Extraits de l’arrêt du 13 février 2003

  • La Cour rappelle que la liberté de pensée, de conscience et de religion représente l’une des assises d’une « société démocratique » au sens de la Convention. Cette liberté figure, dans sa dimension religieuse, parmi les éléments les plus essentiels de l’identité des croyants et de leur conception de la vie, mais elle est aussi un bien précieux pour les athées, les agnostiques, les sceptiques ou les indifférents.
  • Il y va du pluralisme – chèrement conquis au cours des siècles – qui ne saurait être dissocié de pareille société. Cette liberté implique, notamment, celle d’adhérer ou non à une religion et celle de la pratiquer ou de ne pas la pratiquer.
  • Par ailleurs, dans une société démocratique, où plusieurs religions coexistent au sein d’une même population, il peut se révéler nécessaire d’assortir la liberté en question de limitations propres à concilier les intérêts des divers groupes et à assurer le respect des convictions de chacun
  • Selon la Cour, dans une société démocratique, l’Etat peut limiter la liberté de manifester une religion, par exemple le port du foulard islamique, si l’usage de cette liberté nuit à l’objectif visé de protection des droits et libertés d’autrui, de l’ordre et de la sécurité publique
  • la Cour estime (…) qu’un parti politique dont les responsables incitent à recourir à la violence ou proposent un projet politique qui ne respecte pas la démocratie ou qui vise la destruction de celle-ci ainsi que la méconnaissance des droits et libertés qu’elle reconnaît, ne peut se prévaloir de la protection de la Convention contre les sanctions infligées pour ces motifs.
  • Nul ne doit être autorisé à se prévaloir des dispositions de la Convention pour affaiblir ou détruire les idéaux et valeurs d’une société démocratique.
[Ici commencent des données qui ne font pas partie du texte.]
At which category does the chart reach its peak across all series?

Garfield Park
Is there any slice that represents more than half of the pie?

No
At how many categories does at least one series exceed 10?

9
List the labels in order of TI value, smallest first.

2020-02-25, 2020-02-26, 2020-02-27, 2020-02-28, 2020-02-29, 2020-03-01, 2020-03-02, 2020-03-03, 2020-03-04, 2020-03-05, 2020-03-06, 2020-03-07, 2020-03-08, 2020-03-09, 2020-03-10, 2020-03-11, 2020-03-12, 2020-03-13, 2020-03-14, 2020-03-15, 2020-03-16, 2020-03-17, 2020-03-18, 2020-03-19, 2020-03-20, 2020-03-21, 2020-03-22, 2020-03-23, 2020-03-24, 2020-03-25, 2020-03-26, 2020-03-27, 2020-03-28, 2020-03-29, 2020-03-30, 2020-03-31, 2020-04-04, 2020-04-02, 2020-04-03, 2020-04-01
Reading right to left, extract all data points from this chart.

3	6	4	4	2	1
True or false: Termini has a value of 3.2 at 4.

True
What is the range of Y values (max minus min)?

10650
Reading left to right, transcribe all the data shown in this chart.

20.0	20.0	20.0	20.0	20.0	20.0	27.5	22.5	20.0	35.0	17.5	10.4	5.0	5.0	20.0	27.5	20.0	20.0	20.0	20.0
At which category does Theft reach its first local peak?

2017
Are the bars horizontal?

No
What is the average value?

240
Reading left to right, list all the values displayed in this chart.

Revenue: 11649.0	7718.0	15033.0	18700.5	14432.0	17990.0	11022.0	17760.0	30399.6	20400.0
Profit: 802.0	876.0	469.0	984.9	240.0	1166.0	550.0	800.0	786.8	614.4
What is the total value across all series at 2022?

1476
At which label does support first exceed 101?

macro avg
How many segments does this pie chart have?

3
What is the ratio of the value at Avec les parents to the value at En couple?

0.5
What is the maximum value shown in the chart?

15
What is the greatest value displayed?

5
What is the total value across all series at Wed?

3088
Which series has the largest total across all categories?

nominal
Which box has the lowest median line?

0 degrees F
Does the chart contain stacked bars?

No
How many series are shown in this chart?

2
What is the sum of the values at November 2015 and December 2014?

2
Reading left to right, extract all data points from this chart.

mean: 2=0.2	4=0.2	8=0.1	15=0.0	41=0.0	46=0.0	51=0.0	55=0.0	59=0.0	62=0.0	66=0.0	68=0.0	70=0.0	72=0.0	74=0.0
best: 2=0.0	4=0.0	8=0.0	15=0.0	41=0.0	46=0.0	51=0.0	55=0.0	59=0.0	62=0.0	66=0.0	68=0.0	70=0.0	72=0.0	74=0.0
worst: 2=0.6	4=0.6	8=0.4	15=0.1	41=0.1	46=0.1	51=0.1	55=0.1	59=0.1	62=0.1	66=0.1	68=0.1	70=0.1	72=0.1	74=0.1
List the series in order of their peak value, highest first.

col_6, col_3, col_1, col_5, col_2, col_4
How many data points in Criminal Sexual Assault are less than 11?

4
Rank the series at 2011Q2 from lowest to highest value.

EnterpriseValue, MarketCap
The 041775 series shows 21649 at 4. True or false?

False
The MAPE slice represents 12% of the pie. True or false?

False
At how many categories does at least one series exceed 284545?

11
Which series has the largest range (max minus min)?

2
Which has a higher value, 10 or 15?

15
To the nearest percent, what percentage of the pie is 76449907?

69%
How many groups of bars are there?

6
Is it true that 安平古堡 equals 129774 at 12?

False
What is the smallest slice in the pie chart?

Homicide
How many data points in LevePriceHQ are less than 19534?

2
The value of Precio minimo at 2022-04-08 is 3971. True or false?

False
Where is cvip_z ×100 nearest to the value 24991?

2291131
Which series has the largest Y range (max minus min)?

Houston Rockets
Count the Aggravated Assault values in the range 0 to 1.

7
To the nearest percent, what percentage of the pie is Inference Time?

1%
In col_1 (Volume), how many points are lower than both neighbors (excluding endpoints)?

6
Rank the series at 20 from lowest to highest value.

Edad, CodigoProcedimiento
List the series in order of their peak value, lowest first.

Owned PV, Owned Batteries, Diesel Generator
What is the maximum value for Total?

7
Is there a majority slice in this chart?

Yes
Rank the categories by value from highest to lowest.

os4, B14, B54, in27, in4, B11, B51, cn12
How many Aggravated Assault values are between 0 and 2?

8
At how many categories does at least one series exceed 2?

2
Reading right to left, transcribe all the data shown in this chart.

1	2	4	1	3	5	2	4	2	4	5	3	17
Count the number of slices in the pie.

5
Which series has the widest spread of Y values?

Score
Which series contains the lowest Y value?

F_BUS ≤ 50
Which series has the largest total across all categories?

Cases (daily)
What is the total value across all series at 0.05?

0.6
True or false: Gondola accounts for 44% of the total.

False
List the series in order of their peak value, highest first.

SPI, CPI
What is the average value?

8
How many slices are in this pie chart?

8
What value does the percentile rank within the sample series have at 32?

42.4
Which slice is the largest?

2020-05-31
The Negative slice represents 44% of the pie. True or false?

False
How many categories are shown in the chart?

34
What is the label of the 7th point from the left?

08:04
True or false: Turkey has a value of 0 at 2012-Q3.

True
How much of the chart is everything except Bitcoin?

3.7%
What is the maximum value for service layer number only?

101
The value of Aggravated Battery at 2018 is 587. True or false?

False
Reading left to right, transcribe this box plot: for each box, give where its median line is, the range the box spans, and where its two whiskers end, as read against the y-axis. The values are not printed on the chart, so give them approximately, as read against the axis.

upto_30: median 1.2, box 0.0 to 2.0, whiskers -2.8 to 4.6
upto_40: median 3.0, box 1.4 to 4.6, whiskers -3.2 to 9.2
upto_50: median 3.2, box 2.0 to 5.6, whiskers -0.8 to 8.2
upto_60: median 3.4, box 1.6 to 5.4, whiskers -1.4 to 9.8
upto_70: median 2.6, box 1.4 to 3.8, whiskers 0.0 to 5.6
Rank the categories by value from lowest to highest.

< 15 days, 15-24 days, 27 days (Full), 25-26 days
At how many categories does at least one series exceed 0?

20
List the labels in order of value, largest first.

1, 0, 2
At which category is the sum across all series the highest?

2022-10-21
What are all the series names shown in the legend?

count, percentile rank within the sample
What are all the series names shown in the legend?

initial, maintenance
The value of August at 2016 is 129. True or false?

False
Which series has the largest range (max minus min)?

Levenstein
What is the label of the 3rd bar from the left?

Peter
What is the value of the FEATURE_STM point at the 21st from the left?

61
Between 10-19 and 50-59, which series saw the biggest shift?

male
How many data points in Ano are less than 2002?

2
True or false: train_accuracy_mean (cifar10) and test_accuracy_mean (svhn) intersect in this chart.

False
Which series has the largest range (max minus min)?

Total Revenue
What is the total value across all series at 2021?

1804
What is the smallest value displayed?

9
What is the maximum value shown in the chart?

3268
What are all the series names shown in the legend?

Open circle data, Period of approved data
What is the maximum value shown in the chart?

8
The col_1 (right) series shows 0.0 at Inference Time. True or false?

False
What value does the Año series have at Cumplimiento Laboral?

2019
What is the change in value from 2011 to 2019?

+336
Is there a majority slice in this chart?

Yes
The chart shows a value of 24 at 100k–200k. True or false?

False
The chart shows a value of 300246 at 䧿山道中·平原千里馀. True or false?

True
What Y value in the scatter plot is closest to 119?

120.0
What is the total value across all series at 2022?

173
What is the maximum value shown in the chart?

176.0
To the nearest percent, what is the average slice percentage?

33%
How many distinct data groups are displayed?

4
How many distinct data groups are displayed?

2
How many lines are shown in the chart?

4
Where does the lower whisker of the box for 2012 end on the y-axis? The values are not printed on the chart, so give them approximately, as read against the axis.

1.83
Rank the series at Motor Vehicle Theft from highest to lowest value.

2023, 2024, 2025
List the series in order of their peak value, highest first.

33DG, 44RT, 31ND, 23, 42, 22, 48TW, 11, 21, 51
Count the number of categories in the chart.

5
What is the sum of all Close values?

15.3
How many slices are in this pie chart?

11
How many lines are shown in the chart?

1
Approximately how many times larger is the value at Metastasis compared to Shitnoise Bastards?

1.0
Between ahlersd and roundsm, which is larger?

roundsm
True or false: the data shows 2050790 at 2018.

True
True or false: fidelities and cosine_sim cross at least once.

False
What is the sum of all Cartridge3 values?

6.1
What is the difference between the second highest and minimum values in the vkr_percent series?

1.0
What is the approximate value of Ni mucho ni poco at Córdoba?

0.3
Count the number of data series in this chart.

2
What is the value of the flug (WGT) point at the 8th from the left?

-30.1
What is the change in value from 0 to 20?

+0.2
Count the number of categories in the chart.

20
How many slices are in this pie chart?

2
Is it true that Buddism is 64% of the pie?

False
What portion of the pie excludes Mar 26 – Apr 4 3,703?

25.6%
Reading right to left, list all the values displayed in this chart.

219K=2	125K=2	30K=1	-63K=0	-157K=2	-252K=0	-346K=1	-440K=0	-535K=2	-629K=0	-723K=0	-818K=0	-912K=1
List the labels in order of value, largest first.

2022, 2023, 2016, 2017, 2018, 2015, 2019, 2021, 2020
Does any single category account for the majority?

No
  • Dans ce contexte, la Cour considère qu’il n’est pas du tout improbable que des mouvements totalitaires, organisés sous la forme de partis politiques, mettent fin à la démocratie, après avoir prospéré sous le régime démocratique. L’histoire européenne contemporaine en connaît des exemples.
  • la Cour partage l’analyse effectuée par la chambre quant à l’incompatibilité de la charia avec les principes fondamentaux de la démocratie,
  • A l’instar de la Cour constitutionnelle, la Cour reconnaît que la charia, reflétant fidèlement les dogmes et les règles divines édictés par la religion, présente un caractère stable et invariable. Lui sont étrangers des principes tels que le pluralisme dans la participation politique ou l’évolution incessante des libertés publiques.
  • La Cour relève que (…) l’instauration de la charia est difficilement compatible avec les principes fondamentaux de la démocratie
  • Il est difficile à la fois de se déclarer respectueux de la démocratie et des droits de l’homme et de soutenir un régime fondé sur la charia, qui se démarque nettement des valeurs de la Convention, notamment eu égard à ses règles de droit pénal et de procédure pénale, à la place qu’il réserve aux femmes dans l’ordre juridique et à son intervention dans tous les domaines de la vie privée et publique conformément aux normes religieuses.
  • La Cour considère que, quelle que soit l’acception que l’on donne à la notion de djihad (dont le premier sens est la guerre sainte et la lutte à mener jusqu’à la domination totale de la religion musulmane dans la société), invoquée dans la plupart des discours mentionnés ci-dessus, une ambiguïté régnait dans la terminologie utilisée quant à la méthode à employer pour accéder au pouvoir politique.